High School Tensor Product, Basis Vectors and Tensor Components

[nigelscott]

I am trying to figure how to get 1. from 2. and vice versa where the e's are bases for the vector space and θ's are bases for the dual vector space.

1. T = T^μν_σρ(e_μ ⊗ e_ν ⊗ θ^σ ⊗ θ^ρ)

2. T^μν_σρ = T(θ^μ,θ^ν,e_σ,e_ρ)

My attempt is as follows:

2. into 1. gives T = T(θ^μ,θ^ν,e_σ,e_ρ)(e_μ ⊗ e_ν ⊗ θ^σ ⊗ θ^ρ)

Now if I assume that (θ^μ,θ^ν,e_σ,e_ρ) Ξ (θ^μ ⊗ θ^ν ⊗ e_σ ⊗ e_ρ) this becomes:

T = T(θ^μ ⊗ θ^ν ⊗ e_σ ⊗ e_ρ)(e_μ ⊗ e_ν ⊗ e^σ ⊗ θ^ρ)

= θ^μe_μ ⊗ θ^νe_ν ⊗ e_σθ^σ ⊗ e_ρθ^ρ

Now using θ^νe_μ = δ^ν_μ this becomes:

T = T(I ⊗ I ⊗ I ⊗ I)

So T = T

This seems to work but I'm not sure if this is the correct way to do it. I'm shaky on the tensor product stuff and my interpretation of T(_,_,_,_). Does this look right?

 

[highflyyer]

I am trying to figure how to get 1. from 2. and vice versa where the e's are bases for the vector space and θ's are bases for the dual vector space.

1. T = T^μν_σρ(e_μ ⊗ e_ν ⊗ θ^σ ⊗ θ^ρ)

2. T^μν_σρ = T(θ^μ,θ^ν,e_σ,e_ρ)

My attempt is as follows:

2. into 1. gives T = T(θ^μ,θ^ν,e_σ,e_ρ)(e_μ ⊗ e_ν ⊗ θ^σ ⊗ θ^ρ)

Now if I assume that (θ^μ,θ^ν,e_σ,e_ρ) Ξ (θ^μ ⊗ θ^ν ⊗ e_σ ⊗ e_ρ) this becomes:

T = T(θ^μ ⊗ θ^ν ⊗ e_σ ⊗ e_ρ)(e_μ ⊗ e_ν ⊗ e^σ ⊗ θ^ρ)

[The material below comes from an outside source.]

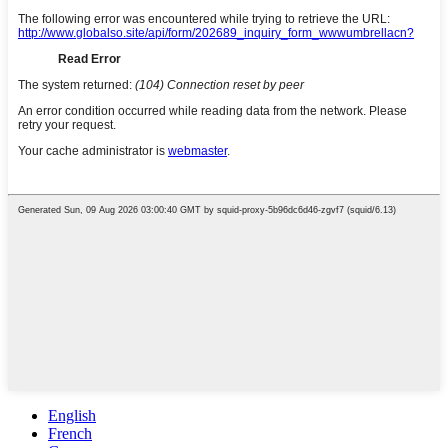
English
French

= θ^μe_μ ⊗ θ^νe_ν ⊗ e_σθ^σ ⊗ e_ρθ^ρ

Now using θ^νe_μ = δ^ν_μ this becomes:

T = T(I ⊗ I ⊗ I ⊗ I)

So T = T

This seems to work but I'm not sure if this is the correct way to do it. I'm shaky on the tensor product stuff and my interpretation of T(_,_,_,_). Does this look right?

It looks all right to me!

Let's try to intuitively understand what you did.

$T$ is the generalization of a vector, in the sense that, $T$ is simply the sum of a bunch of components ${T^{\mu\nu}}_{\sigma\rho}$ multiplied by basis vectors $e_{\mu} \otimes e_{\nu} \otimes \theta^{\sigma}\otimes \theta^{\rho}$. This is the interpretation of equation $1$ in your post.

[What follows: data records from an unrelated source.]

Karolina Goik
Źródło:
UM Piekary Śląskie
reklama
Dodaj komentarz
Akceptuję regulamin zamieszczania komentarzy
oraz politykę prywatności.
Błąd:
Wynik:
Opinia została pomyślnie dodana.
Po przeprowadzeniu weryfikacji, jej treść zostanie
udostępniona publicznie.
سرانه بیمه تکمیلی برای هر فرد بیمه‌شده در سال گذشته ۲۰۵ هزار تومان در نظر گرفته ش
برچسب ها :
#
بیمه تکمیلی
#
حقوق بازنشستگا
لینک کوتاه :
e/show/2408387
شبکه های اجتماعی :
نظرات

Therefore, in order to get the component ${T^{\mu\nu}}_{\sigma\rho}$, you would naively want to multiply the basis vector $e_{\mu} \otimes e_{\nu} \otimes \theta^{\sigma}\otimes \theta^{\rho}$ with itself. But then, you realize that $T$ exists not in flat space, but on a curved manifold. Therefore, you multiply the basis vector $e_{\mu} \otimes e_{\nu} \otimes \theta^{\sigma}\otimes \theta^{\rho}$ not with itself, but by its dual basis vector $\theta^{\mu} \otimes \theta^{\nu} \otimes e_{\sigma} \otimes e_{\rho}$. That's exactly the interpretation of equation $2$ in your post.

Your check of the consistency of equations $1$ and $2$ is simply a mathematical way of rewriting my above two paragraphs.

 

[highflyyer]

Let me know if my answer is clear, or if there's anything that you would need clarification with.